TASK 1: In the summary of the study on BUB1B variants and recurrent pregnancy loss, which methods were used to evaluate BUB1B mRNA expression and BUBR1 protein levels?
TASK 2: Repeat word for word the part of the BUB1B study summary from "To investigate the" up to and including "[p.A739S]) were identified.".

GIVEN TEXT:
Objective:

To investigate the role of heterozygous BUB1B variants in recurrent pregnancy loss (RPL) and their implications for genetic counseling.

Approach:

• Genetic Analysis: Chromosomal microarray analysis and whole-exome sequencing were performed on two families with unexplained RPL to identify pathogenic variants.
• Functional Assessment: BUB1B mRNA expression and BUBR1 protein levels were evaluated using RT-PCR and Western blot in peripheral blood lymphocytes.
• Cytogenetic Comparison: Cytogenetic analysis was conducted to compare PCS rates between probands and healthy controls.

Key Findings:

• Two novel heterozygous BUB1B missense variants (c.2164T>C [p.W722R] and c.2215G>T [p.A739S]) were identified.
• Both variants were classified as variants of uncertain significance (VUS) according to ACMG/AMP guidelines.
• Significantly elevated PCS rates were confirmed in probands' lymphocytes compared to controls, as detected by G-banding and centromere-specific PNA-FISH.
• A trend toward reduced BUB1B mRNA and BUBR1 protein expression was noted in both variant carriers.

Interpretation:

Heterozygous BUB1B variants may impair spindle assembly checkpoint fidelity, contributing to recurrent embryonic aneuploidy and RPL.

Limitations:

• The study is limited to two families, which may not represent the broader population.
• The clinical significance of the identified variants remains uncertain as they are classified as VUS.

Conclusion:

This study highlights BUB1B as a candidate gene for genetic screening in idiopathic RPL.

(Collected data)
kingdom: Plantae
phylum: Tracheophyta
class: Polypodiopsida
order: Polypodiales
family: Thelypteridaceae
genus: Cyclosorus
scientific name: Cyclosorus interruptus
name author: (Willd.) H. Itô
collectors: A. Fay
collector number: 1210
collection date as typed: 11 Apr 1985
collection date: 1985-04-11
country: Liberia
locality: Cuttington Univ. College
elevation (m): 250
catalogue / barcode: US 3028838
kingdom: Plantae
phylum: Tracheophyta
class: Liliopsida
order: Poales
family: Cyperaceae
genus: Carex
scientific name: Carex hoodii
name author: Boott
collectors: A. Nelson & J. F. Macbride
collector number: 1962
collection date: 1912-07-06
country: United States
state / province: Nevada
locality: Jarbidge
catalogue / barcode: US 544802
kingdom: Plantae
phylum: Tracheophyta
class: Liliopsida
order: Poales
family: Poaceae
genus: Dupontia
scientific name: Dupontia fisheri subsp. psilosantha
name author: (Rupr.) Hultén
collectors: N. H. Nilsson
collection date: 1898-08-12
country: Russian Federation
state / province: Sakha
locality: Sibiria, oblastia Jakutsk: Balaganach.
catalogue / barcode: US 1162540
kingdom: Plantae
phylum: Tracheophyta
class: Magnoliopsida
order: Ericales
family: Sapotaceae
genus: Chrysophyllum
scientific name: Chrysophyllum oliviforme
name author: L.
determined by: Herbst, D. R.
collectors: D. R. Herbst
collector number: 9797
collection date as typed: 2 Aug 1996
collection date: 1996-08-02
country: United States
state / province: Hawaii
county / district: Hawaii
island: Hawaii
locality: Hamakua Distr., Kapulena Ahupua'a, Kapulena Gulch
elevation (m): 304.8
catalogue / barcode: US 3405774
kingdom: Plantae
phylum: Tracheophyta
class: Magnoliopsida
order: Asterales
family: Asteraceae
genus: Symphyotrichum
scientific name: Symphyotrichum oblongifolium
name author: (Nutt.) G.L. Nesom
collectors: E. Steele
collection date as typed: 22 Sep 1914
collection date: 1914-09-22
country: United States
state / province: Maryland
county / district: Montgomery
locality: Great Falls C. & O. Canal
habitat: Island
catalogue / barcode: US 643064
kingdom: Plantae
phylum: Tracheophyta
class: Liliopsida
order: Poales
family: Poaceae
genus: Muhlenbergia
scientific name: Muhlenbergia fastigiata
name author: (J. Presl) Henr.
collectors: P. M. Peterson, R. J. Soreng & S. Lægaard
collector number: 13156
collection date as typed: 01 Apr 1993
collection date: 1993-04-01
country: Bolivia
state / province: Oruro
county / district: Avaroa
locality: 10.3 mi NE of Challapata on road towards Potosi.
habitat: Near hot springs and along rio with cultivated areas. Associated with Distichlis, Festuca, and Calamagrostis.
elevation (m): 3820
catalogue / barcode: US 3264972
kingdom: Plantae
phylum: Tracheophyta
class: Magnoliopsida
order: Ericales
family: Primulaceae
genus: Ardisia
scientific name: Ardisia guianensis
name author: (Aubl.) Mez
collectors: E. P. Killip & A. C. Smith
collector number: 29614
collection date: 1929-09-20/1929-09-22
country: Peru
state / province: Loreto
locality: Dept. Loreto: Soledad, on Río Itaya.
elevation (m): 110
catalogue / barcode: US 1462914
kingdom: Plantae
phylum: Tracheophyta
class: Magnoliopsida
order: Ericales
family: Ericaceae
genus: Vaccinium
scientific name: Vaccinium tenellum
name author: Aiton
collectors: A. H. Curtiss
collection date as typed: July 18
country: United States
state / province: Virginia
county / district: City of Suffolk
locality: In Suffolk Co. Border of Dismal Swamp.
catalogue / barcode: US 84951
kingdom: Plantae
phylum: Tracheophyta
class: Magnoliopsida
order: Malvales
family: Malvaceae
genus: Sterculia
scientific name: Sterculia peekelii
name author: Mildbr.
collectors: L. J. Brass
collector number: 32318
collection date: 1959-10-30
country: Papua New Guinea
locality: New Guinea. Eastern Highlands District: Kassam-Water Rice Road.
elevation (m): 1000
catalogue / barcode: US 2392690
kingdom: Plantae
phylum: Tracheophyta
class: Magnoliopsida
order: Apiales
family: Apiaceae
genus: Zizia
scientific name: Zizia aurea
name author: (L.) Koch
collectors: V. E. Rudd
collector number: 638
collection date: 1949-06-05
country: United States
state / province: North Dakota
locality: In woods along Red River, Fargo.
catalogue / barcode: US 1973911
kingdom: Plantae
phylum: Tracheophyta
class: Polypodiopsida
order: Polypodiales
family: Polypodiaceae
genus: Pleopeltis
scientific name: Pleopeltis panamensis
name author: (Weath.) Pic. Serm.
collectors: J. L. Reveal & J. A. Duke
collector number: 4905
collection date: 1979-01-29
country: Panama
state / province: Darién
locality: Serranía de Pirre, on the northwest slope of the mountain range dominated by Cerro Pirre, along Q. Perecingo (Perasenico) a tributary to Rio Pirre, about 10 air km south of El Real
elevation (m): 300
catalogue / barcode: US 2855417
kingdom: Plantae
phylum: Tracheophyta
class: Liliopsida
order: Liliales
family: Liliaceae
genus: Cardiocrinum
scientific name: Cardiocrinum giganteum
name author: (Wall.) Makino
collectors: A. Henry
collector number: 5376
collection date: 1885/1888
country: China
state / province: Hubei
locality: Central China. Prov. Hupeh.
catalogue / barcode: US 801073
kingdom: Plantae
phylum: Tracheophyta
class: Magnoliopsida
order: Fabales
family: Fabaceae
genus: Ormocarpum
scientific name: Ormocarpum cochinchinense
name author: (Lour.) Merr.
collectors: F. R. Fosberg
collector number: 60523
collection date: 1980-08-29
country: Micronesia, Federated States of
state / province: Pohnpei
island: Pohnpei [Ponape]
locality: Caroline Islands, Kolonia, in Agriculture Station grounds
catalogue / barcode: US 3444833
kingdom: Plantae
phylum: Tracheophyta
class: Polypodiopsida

EXERCISE ANSWER 1: RT-PCR and Western blot.

EXERCISE ANSWER 2:
To investigate the role of heterozygous BUB1B variants in recurrent pregnancy loss (RPL) and their implications for genetic counseling.

Approach:

• Genetic Analysis: Chromosomal microarray analysis and whole-exome sequencing were performed on two families with unexplained RPL to identify pathogenic variants.
• Functional Assessment: BUB1B mRNA expression and BUBR1 protein levels were evaluated using RT-PCR and Western blot in peripheral blood lymphocytes.
• Cytogenetic Comparison: Cytogenetic analysis was conducted to compare PCS rates between probands and healthy controls.

Key Findings:

• Two novel heterozygous BUB1B missense variants (c.2164T>C [p.W722R] and c.2215G>T [p.A739S]) were identified.